With all of the distractions and demands this time of year, it can be especially difficult to stay focused on your family’s finances. Most of us would rather think about travel plans, holiday shopping, gift wrapping, family dinners and plans to ring in the new year. December, however, is actually a great time to re-evaluate your financial goals, wrap up any potential tax issues and prepare for the coming year.
The time invested now may provide some valuable end-of-year savings to protect your family’s assets from potential future problems. Following are a few suggestions to consider during the process:
- Review your family’s financial goals for this year as well as your long-term goals. Take time to assess your progress and determine where you want to be a year from now. Maybe your annual goal is to pay down your credit card debt or increase your monthly savings. Then, re-examine your short-term goals to see how they align with your long-term targets (such as retirement planning).
- If you participate in a flexible savings plan at work, be sure you have spent down all of your available funds. If not, take time to schedule that much-needed dental appointment, get that new pair of glasses or make another allowable purchase to absorb all of your annual contributions. Leaving money in your flexible savings plan is like leaving your money lying on someone else’s table. The same principle is true if you have met your annual deductable for medical, dental or vision insurance. By scheduling those appointments before December 31, they will cost you less now than at the beginning of 2011 when your deductible resets.

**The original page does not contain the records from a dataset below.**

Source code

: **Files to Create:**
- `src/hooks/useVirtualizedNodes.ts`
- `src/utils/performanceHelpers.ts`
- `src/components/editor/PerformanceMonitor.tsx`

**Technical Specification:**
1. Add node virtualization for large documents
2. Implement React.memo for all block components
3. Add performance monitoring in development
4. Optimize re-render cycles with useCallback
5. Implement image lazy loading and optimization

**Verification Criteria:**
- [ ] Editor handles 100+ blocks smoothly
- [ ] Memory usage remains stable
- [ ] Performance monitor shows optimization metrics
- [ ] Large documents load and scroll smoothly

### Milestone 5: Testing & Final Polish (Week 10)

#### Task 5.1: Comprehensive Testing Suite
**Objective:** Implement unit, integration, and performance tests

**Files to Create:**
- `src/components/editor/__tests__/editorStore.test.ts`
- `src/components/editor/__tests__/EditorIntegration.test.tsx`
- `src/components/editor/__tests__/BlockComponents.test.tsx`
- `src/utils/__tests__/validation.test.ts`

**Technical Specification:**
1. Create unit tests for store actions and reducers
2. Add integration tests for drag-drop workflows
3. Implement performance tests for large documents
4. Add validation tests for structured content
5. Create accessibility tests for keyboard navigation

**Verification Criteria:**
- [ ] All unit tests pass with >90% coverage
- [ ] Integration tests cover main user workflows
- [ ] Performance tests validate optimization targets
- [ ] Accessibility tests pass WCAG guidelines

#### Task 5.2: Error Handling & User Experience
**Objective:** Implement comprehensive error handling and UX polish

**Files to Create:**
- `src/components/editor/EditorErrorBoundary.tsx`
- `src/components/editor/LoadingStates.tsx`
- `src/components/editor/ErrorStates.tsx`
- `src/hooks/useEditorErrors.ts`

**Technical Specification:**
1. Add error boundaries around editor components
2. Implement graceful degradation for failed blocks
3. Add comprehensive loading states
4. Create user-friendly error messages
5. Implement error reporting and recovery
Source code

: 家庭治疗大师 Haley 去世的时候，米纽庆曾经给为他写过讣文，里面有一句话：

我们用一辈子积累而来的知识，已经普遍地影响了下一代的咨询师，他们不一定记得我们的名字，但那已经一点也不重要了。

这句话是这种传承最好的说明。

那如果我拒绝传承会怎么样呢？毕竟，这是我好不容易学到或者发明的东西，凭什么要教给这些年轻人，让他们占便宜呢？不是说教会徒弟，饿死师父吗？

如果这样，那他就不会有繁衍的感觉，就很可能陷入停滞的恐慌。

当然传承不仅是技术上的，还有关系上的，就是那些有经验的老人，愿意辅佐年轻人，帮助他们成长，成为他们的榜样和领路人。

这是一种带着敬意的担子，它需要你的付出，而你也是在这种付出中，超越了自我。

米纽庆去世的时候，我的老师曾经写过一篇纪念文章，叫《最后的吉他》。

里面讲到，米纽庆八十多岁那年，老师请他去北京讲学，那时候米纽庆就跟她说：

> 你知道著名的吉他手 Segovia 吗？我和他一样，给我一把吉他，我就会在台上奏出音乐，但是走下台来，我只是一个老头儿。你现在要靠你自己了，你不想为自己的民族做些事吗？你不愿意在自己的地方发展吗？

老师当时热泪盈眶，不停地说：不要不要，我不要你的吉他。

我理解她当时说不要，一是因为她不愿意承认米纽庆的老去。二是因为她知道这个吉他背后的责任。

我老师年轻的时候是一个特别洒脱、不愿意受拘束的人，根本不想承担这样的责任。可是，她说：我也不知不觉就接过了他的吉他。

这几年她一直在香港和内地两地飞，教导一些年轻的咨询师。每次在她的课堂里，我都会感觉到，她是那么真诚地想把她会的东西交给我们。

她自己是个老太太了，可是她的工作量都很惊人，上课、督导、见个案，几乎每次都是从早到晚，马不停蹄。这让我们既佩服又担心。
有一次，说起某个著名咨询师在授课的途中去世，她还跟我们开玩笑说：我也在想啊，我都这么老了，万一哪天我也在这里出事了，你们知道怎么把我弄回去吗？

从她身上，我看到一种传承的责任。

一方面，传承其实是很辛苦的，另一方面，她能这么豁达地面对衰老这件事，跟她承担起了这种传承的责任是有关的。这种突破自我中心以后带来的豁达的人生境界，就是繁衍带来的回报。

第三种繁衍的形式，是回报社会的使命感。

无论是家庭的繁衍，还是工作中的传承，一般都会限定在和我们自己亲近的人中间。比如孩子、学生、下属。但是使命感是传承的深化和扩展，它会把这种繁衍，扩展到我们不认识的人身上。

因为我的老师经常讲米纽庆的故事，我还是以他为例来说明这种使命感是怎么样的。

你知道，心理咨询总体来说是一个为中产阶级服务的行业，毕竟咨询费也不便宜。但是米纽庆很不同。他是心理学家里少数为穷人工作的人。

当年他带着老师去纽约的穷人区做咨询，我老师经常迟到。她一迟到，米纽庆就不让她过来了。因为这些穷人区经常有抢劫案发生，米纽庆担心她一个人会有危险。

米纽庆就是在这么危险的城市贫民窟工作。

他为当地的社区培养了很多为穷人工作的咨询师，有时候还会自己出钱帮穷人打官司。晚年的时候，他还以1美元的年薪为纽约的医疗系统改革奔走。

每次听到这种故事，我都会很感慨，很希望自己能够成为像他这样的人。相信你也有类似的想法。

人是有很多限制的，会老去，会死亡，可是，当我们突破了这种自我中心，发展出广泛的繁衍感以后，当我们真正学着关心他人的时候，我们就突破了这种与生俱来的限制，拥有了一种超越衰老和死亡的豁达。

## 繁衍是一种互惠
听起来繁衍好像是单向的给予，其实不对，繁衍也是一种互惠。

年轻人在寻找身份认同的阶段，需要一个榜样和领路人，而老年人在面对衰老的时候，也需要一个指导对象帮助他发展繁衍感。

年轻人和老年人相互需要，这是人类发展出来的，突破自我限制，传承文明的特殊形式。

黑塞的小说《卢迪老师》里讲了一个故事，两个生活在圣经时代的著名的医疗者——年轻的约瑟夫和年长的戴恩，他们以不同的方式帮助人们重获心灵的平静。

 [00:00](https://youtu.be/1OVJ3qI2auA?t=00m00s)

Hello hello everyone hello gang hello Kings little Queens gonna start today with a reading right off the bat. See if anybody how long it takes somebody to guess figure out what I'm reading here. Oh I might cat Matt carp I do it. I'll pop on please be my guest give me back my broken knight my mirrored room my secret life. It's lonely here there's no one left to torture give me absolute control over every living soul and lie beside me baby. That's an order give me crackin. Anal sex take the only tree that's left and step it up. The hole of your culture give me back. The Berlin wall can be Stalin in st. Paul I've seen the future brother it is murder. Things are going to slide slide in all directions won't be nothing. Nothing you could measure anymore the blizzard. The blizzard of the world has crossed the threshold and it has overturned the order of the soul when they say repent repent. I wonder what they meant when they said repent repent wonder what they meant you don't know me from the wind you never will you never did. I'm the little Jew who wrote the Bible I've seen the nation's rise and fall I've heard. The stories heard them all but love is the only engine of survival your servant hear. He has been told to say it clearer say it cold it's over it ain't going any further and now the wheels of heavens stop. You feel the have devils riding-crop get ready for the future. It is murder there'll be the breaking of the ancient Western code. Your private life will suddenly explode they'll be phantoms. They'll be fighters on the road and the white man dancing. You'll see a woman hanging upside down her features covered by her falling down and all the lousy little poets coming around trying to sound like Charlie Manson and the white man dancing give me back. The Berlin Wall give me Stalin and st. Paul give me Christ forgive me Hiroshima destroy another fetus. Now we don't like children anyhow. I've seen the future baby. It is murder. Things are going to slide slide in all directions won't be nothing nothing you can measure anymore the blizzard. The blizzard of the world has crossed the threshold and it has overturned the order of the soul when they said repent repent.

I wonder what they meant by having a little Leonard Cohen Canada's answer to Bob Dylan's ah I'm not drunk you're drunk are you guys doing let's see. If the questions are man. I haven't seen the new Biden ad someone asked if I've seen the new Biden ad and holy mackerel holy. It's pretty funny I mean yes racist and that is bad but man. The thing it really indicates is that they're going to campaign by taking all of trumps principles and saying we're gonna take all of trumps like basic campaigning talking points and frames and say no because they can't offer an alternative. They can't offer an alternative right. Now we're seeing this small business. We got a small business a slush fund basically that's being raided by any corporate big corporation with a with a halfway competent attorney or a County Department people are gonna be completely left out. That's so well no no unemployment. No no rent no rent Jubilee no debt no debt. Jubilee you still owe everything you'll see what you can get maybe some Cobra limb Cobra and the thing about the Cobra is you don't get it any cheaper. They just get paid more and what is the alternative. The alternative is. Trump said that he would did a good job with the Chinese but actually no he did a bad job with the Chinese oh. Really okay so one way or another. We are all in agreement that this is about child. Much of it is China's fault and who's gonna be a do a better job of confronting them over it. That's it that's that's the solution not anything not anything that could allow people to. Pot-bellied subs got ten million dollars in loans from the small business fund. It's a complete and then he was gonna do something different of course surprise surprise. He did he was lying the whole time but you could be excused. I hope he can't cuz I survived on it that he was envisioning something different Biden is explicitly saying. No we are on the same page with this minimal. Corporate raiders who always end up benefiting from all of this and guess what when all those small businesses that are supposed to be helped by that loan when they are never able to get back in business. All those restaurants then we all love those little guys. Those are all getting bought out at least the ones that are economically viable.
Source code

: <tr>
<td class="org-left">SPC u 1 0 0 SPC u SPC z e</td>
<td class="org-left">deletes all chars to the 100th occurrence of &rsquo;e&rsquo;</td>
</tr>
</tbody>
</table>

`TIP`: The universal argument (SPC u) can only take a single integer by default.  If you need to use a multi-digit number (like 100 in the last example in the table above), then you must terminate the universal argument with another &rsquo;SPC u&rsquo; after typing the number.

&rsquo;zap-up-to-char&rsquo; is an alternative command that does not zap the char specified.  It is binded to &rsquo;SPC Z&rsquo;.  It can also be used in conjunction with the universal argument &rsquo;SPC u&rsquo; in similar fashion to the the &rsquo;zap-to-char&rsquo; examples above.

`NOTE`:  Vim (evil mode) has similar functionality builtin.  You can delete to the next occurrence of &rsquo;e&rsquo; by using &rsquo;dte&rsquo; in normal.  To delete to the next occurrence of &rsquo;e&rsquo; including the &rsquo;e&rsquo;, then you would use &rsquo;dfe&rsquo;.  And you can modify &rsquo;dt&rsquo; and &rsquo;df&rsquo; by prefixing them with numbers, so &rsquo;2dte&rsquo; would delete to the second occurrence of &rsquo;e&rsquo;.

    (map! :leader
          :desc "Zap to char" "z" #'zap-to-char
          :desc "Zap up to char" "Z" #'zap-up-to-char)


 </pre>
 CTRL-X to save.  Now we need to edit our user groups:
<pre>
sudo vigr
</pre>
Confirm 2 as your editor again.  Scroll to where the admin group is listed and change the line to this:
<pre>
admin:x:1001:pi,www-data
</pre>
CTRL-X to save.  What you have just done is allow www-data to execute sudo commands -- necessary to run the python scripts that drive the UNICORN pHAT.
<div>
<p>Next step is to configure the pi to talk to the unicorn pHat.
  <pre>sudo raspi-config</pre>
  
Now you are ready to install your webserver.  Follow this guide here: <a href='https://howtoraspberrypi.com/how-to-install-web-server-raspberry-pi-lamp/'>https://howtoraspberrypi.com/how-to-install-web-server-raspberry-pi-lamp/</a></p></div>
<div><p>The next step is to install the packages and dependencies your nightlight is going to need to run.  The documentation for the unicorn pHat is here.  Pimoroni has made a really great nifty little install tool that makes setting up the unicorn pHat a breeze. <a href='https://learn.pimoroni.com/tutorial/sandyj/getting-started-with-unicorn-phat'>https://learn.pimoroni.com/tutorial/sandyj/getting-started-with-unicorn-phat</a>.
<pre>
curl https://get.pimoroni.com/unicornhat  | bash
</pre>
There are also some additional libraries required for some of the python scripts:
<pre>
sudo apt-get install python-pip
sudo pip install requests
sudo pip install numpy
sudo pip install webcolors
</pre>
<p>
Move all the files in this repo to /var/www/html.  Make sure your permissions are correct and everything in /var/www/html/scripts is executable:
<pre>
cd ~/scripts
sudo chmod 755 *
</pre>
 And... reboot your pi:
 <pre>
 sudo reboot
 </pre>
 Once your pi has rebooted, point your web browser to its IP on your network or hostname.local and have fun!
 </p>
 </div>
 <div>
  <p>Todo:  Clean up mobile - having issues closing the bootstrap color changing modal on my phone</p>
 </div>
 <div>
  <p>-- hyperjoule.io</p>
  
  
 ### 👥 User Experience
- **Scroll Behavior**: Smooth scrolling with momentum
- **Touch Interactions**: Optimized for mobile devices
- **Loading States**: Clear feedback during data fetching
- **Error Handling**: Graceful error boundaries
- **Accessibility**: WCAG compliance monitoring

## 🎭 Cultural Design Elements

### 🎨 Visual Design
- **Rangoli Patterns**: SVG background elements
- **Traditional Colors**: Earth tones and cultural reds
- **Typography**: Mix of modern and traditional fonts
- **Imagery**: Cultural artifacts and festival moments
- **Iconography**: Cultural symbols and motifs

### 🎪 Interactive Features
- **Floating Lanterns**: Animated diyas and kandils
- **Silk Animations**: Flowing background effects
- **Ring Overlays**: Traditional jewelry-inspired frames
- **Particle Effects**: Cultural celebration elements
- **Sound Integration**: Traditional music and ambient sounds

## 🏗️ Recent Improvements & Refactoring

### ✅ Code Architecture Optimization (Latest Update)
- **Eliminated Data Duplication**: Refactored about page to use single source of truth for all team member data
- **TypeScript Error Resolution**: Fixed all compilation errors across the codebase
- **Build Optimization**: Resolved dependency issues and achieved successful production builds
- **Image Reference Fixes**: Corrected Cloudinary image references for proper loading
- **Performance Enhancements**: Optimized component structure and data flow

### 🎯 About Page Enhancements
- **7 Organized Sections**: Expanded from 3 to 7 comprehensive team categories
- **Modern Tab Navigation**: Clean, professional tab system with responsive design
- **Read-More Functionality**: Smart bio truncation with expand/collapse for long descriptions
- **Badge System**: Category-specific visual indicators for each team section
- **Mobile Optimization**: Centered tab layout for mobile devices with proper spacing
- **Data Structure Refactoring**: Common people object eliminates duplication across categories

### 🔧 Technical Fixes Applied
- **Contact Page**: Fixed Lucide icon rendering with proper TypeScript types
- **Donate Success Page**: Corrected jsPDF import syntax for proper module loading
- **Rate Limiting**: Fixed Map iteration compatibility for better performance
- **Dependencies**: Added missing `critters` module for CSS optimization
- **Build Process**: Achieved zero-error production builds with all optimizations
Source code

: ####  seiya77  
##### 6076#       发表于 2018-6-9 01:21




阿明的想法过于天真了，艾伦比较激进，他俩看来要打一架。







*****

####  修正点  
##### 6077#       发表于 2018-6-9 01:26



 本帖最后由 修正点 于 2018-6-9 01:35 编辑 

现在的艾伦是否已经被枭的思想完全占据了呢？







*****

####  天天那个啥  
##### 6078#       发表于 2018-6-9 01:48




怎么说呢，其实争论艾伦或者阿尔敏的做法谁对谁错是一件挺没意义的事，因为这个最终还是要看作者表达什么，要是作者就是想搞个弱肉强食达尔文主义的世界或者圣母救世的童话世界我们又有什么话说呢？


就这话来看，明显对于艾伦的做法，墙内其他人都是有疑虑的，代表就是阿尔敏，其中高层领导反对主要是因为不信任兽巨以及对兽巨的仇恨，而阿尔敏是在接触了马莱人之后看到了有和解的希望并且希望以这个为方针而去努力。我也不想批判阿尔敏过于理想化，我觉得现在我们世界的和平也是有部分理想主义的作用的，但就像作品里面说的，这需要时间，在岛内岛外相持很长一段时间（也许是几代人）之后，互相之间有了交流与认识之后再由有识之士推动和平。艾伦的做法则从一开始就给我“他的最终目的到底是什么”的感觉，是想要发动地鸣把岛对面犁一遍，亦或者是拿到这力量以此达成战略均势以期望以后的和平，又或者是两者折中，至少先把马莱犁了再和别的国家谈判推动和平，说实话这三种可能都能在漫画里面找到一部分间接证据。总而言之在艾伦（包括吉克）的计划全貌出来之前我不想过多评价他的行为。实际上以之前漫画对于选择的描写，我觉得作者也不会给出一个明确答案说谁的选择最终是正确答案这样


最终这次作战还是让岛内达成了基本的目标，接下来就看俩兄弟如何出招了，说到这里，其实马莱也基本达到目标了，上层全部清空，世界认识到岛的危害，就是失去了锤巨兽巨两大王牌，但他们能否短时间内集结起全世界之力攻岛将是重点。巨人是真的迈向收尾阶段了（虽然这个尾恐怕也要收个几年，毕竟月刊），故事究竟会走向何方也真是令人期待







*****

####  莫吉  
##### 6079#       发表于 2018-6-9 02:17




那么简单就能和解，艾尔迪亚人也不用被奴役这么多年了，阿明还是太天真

- Consider adjusting the amount of withholding on your W-4 at work. If you got a big tax refund and you expect to have similar income and expenses in the coming year, then you may want to reduce your withholding to increase your monthly income. On the other hand, you may want to increase your withholding if you had to pay additional taxes this year and you expect to have similar income and expenses in the coming year.
- Get a free copy of your credit reports if you haven’t checked it for at least one year. You are allowed to receive a copy of your credit report from each of the three major credit bureaus every 12 months. Free copies are available at annual creditreport. Com, but beware of other “sound alike” websites. If you find any suspicious activities on your reports, be sure to ask the credit report company for more information and dispute any items incorrectly listed on your records.
- Visit with your insurance agent or financial planner about any changes in your lifestyle, family situation or financial goals. Adjusting your coverage or savings will minimize your risk and provide greater financial stability for you and your family.
- Update your inventory of household assets by adding any gifts or purchases that you or other members of your household received since creating the list. Another option is to update or create a picture inventory or video recording of all of your household and personal items in case of fire, theft or natural disasters. Be sure to store at least one copy of your inventory in a fire-safe file, a safety deposit box at your financial institution or some other location away from your primary residence. Of course, if you don’t have an inventory, now is the time to make one.
- Start a new tax folder to store all of your receipts and other paperwork for easy access during the coming year. Finding a safe place to store your receipts, paid bills, insurance policies, credit card information, bank records and other financial papers is important, regardless of your family’s income or size. Also, be sure someone else knows where the papers are located and understands your family’s recordkeeping system.
- Monitor your family’s spending and keep your holiday spending under control. Overspending on special occasions is one of the biggest money pits for most families and can offset any other attempts to promote financial stability. Having a financial plan for the holidays will help keep spending in check and reduce potential increases in debt.
Here’s hoping you and your family have the happiest of holidays and a prosperous new year.
Sue Lynn Sasser, PhD, is an associate professor of economics at the University of Central Oklahoma.